SYDNEY (Reuters) - Hong Kong International Airport said on Thursday that passengers from mainland China would be able to transit through Hong Kong to other destinations from Aug. 15 until Oct. 15, in a boost for its dominant carrier Cathay Pacific Airways Ltd <0293.HK>.
Transit in the other direction, inbound to mainland China, will remain banned at a time when China's aviation regulator has severely limited the number of international flights due to concerns over the spread of coronavirus.
That has caused ticket prices for those looking to return to China to soar.
Cathay will be the main beneficiary of the new policy, which the South China Morning Post reported was aimed at helping students resume studies at overseas universities, given rival Hong Kong Airlines flies only regionally in Asia.

Required work: Please continue the news report on mainland Chinese passengers transiting through Hong Kong, picking up after its final sentence. The material that comes next isn't needed for the task.

Supplied records:
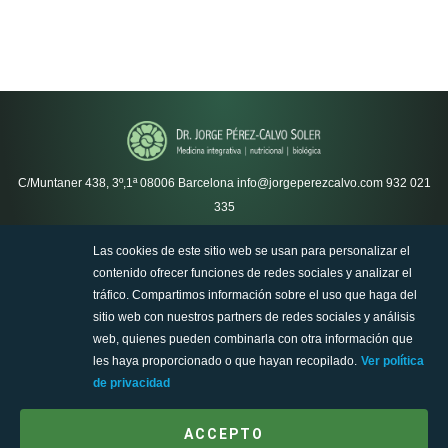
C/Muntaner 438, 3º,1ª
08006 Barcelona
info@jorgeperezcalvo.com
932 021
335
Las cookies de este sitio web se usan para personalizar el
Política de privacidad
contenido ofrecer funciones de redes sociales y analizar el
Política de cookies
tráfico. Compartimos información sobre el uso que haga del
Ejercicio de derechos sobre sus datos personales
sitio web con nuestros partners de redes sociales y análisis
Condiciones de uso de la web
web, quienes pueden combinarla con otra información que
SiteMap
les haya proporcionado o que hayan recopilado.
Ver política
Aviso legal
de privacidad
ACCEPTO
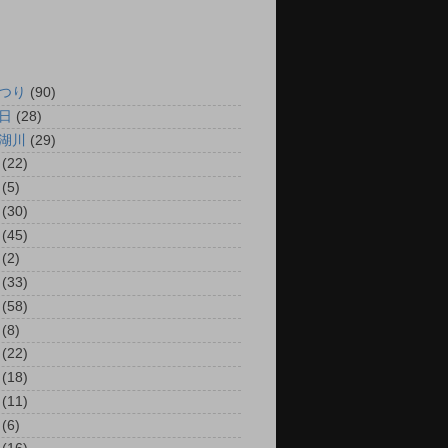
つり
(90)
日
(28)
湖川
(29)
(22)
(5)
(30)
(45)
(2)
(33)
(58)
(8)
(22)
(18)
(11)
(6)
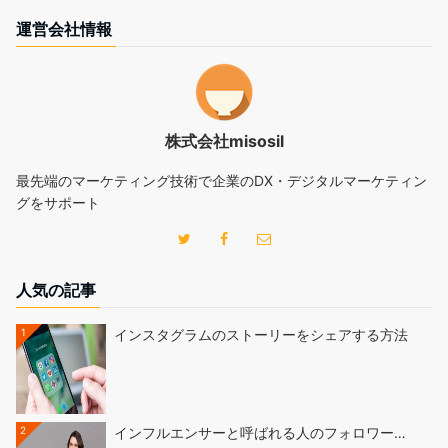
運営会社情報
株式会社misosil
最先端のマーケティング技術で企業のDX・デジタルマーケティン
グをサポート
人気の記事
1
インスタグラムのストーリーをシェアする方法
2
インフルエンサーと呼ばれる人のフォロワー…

---

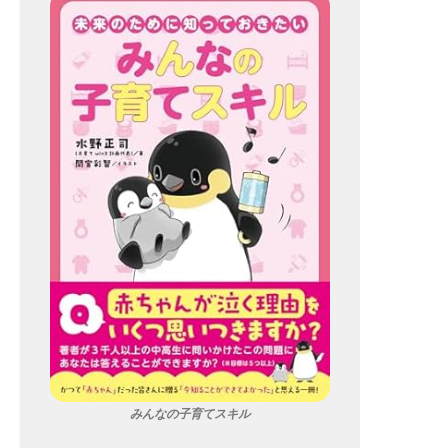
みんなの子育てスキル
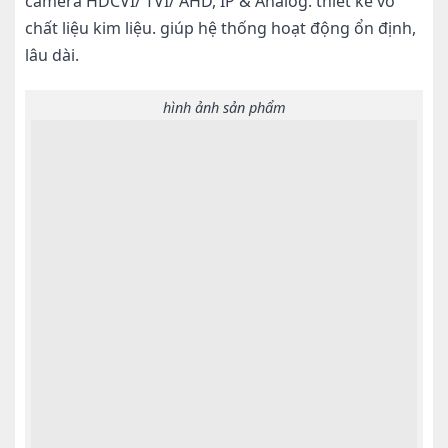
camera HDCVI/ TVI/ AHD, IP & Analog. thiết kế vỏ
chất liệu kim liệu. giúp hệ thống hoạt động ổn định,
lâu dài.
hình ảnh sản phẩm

...

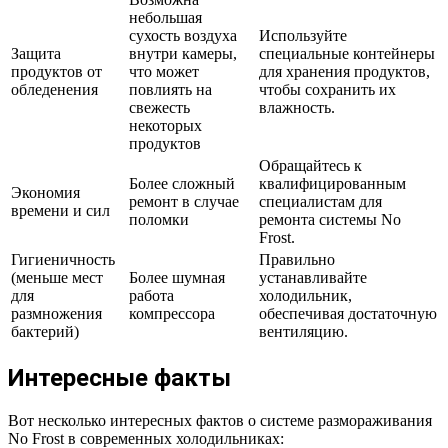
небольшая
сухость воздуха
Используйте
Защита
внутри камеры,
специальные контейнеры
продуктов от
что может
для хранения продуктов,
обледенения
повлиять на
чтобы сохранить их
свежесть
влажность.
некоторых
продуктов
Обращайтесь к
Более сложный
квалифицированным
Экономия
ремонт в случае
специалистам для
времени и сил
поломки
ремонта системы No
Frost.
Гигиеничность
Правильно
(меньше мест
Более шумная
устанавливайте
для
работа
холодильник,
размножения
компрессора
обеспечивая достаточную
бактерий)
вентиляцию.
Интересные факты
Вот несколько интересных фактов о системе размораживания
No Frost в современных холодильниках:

Solved problem:
Cathay Chief Customer and Commercial Officer Ronald Lam said on Wednesday that opening mainland transit flights would improve its passenger volumes and that it could gear up at short notice to add flights.
He said one-third of Cathay's passengers were transiting the airport at present for connecting flights, down from around 40% to 50% before the pandemic when mainland passengers were allowed to transit in both directions.
Cathay on Wednesday reported a record first-half loss of HK$9.87 billion ($1.27 billion) and warned it did not expect a meaningful recovery in passenger demand for some time.